Range to repeat from the listing below: the line containing "left elbow: (398, 422)" down to the line containing "left eye: (360, 221)", both included. Copy it exactly, pictures excluded, and add nothing else.

Working data ▸
• • • •
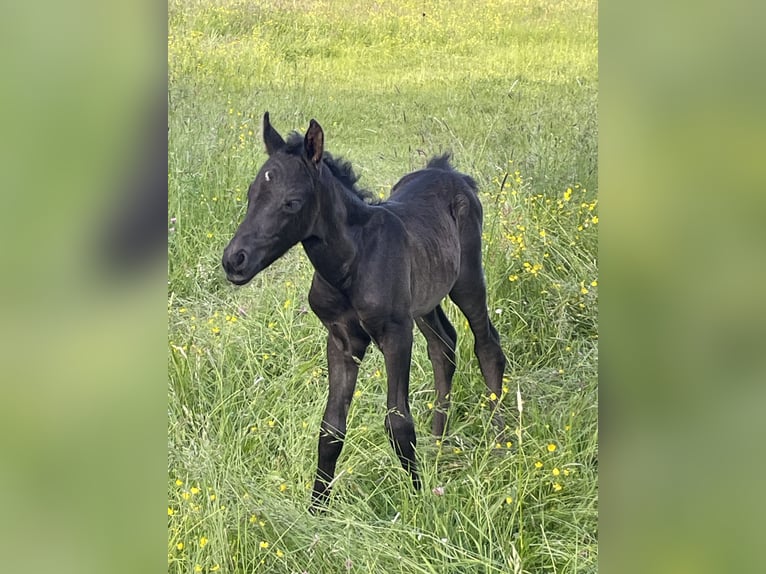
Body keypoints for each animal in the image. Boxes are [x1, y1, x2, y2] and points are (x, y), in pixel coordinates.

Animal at [222, 113, 507, 511]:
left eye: (292, 202)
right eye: (251, 194)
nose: (234, 260)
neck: (351, 263)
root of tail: (450, 172)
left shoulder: (395, 334)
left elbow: (398, 422)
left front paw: (417, 502)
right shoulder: (341, 340)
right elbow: (330, 428)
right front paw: (316, 509)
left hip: (466, 280)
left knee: (487, 345)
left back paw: (499, 446)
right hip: (424, 299)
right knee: (444, 346)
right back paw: (438, 445)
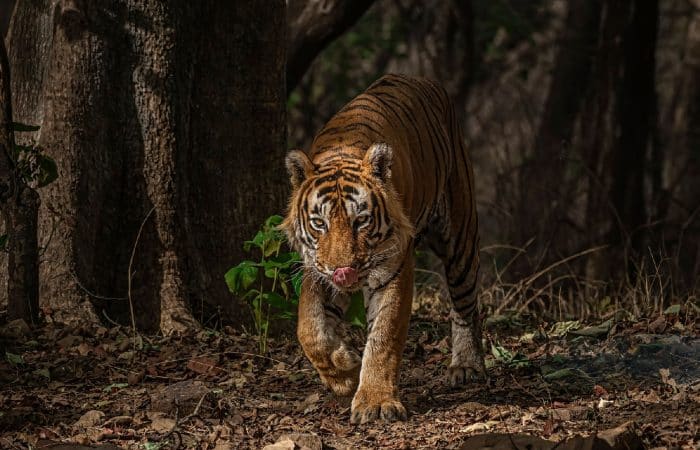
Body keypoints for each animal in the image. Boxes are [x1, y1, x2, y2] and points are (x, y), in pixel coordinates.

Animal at [281, 73, 485, 424]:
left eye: (360, 221)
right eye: (319, 223)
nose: (343, 271)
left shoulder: (395, 269)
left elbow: (383, 337)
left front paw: (375, 402)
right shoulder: (317, 269)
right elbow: (309, 329)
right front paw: (344, 371)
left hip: (460, 238)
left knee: (465, 305)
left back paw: (466, 365)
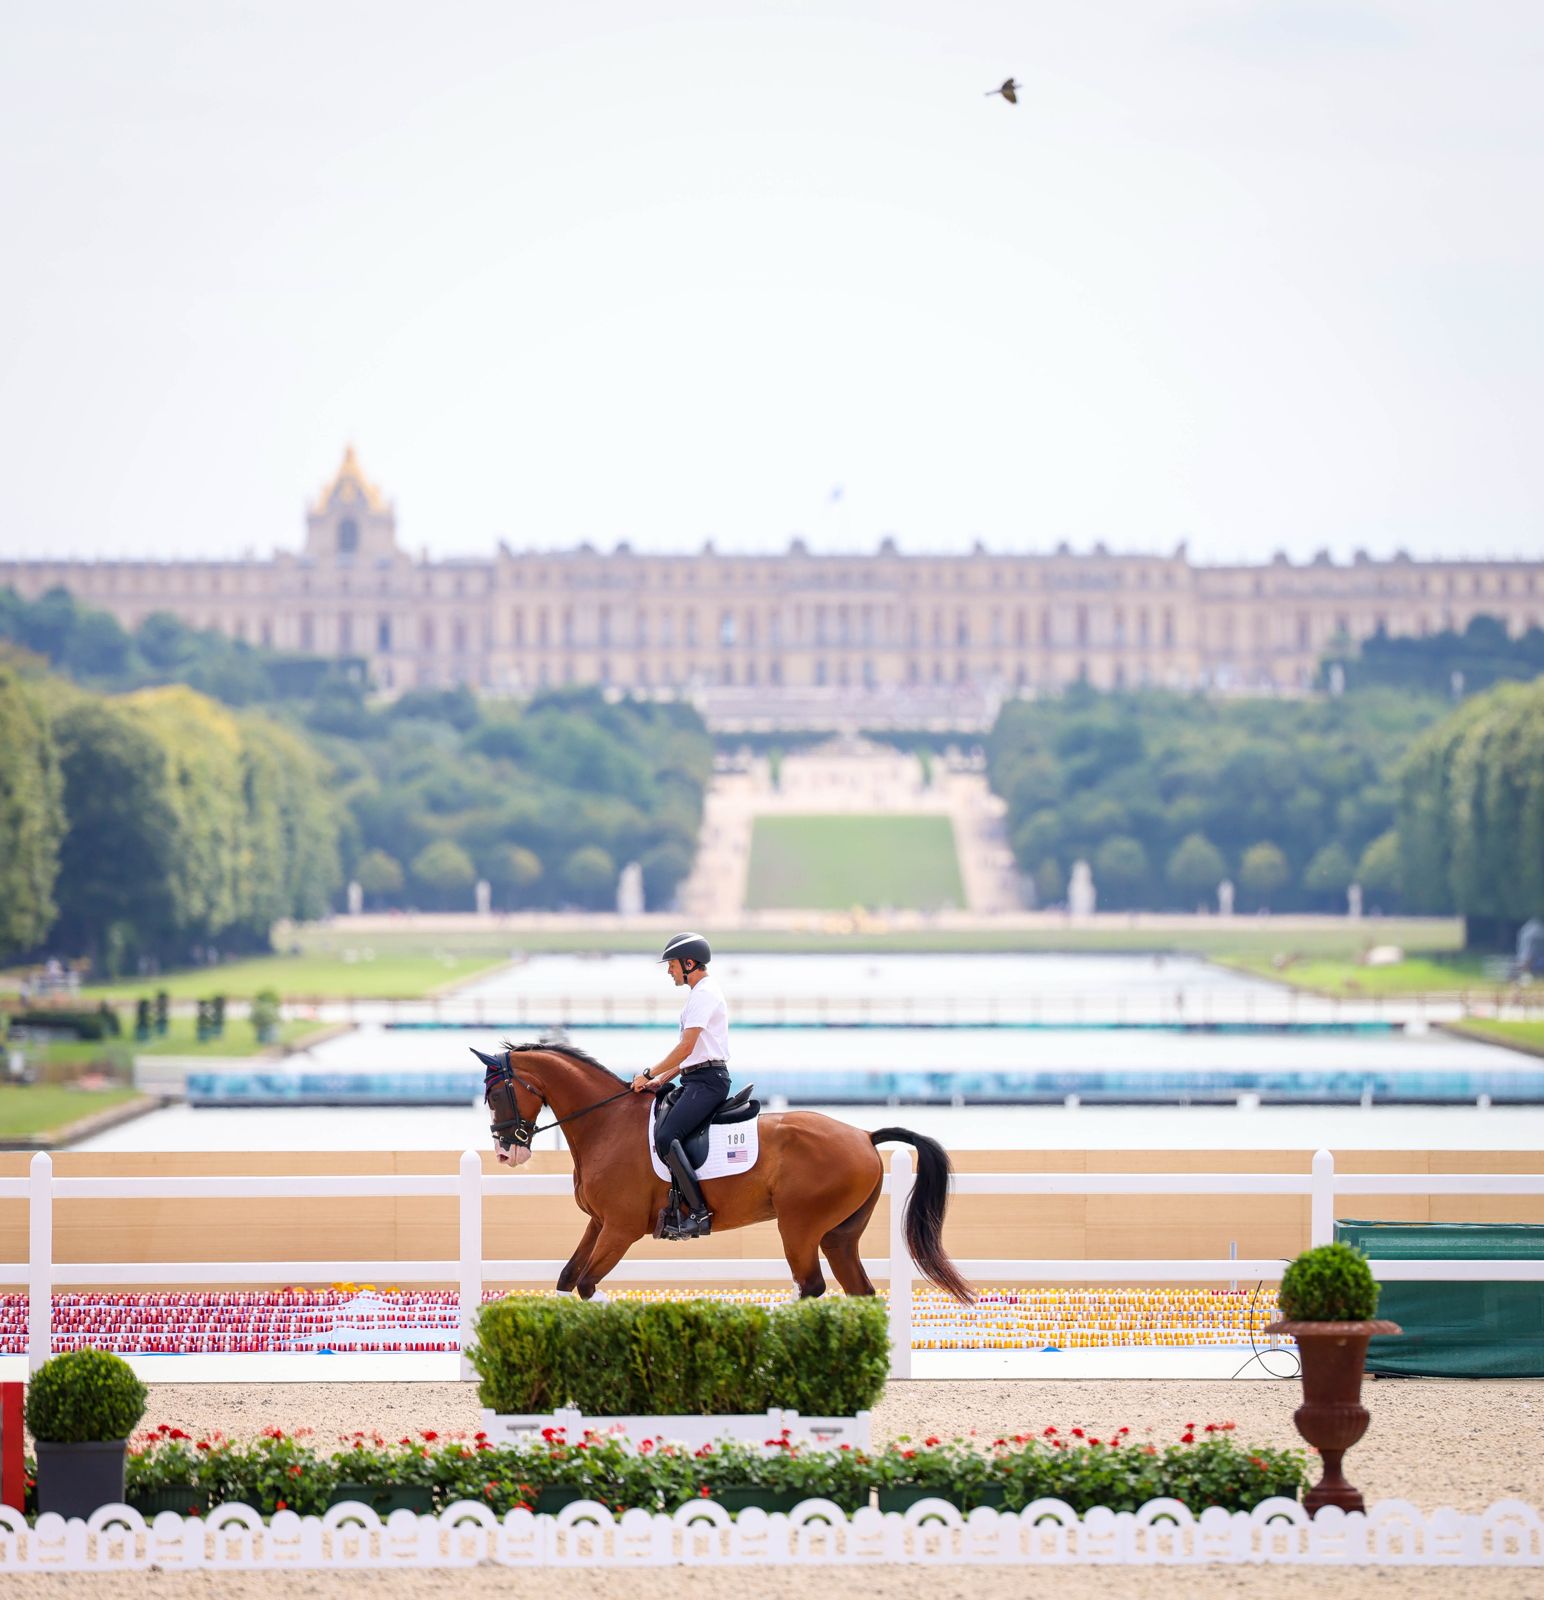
• • • •
Output for this exercise ▸
left elbow: (398, 422)
left front paw: (417, 502)
right shoulder: (341, 340)
right elbow: (330, 428)
right front paw: (316, 509)
left hip: (466, 280)
left knee: (487, 345)
left back paw: (499, 446)
right hip: (424, 299)
right knee: (444, 346)
right back paw: (438, 445)
Body keypoints for each animal in the image. Boxes are [x1, y1, x2, y2] and points are (x, y), in pixel coordinates.

Animal at [281, 73, 485, 424]:
left eye: (360, 221)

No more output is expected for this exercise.